= Dawid Boois =

Namibian politician and educator

Dawid Boois (born 13 January 1952 in Berseba) is a Namibian politician and educator.

Boois attended St Theresa Secondary School in Tses and Augustineum Secondary School in Windhoek. He later became a teacher and the principal of Ecumenical Community Secondary School in Berseba.

A member of SWAPO, Boois was a member of the National Assembly from 2000 before being appointed governor of the southern ǁKaras Region in 2004. He since then contested Berseba Constituency, where he became councillor in 2004 after winning the seat in the 2004 regional elections with 1,724 of the 3,591 votes cast. He was reelected in 2010 with 1,225 votes, and in 2015 with 1,774 votes,

Boois was involved in a controversy regarding the different factions of the traditional leadership of the ǀHaiǀKhaua (Berseba Orlam) subtribe of the Nama people. He supported a group contesting the legitimacy of the reunification of the Goliath and Isaak rival clans and tried to extend the 50-year-long split of the Berseba Orlam. Eventually Boois supported the unity of the tribe by reconciling with fellow former ǁKaras governor Stephanus Goliath early in 2011.

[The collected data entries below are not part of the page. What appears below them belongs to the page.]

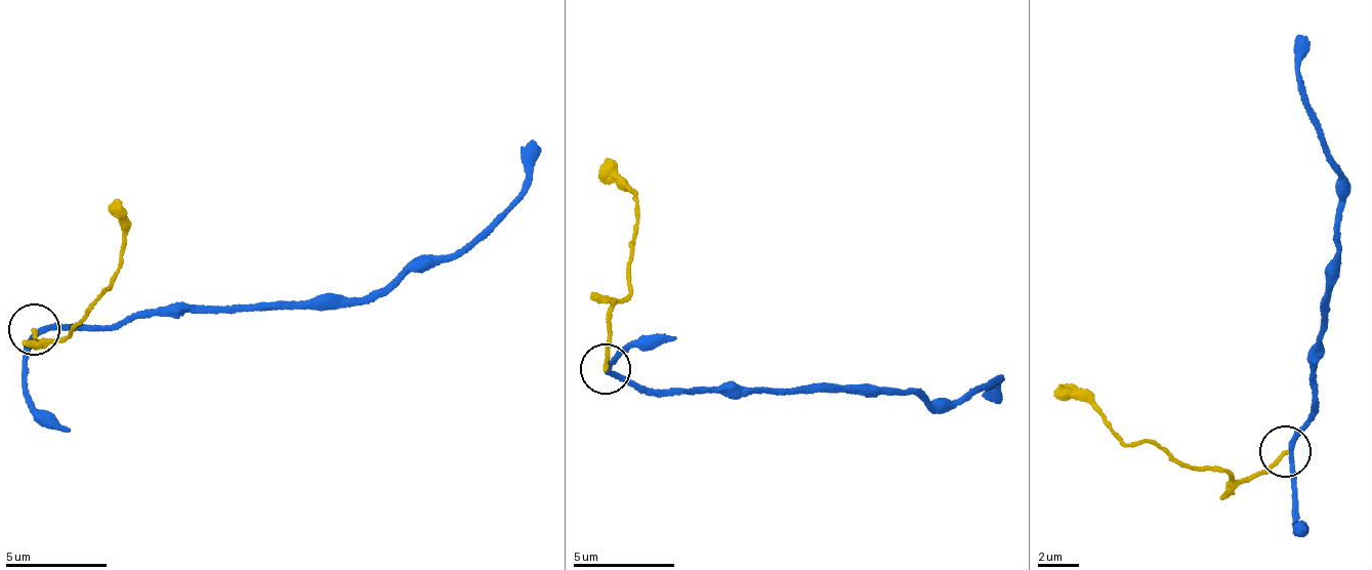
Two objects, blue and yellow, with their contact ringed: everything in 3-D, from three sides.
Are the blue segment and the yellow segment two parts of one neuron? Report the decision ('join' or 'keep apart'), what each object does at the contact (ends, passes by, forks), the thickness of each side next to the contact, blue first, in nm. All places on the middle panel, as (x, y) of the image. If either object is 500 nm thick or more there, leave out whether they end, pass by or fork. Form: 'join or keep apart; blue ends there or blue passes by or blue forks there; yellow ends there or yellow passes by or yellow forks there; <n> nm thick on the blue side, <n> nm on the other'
keep apart; blue passes by; yellow ends there; 240 nm thick on the blue side, 200 nm on the other

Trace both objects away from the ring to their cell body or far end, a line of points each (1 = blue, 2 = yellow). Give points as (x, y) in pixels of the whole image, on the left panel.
1: (34, 330), (90, 331), (206, 307), (272, 312), (374, 299), (445, 261), (508, 206), (541, 147)
2: (36, 327), (45, 344), (66, 337), (106, 292), (127, 237), (117, 203)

According to transparency documents released in 2003 while Boois was a member of the National Assembly, the Berseba-native is a director of Kaiseb Fishing. He also owns 8% of the shares in the company. He also owns over 15,000 shares in Southern Namibia Hake Fishing Industries alongside fellow SWAPO politician Willem Konjore. He also owns a restaurant and hotel in ǁKaras Region.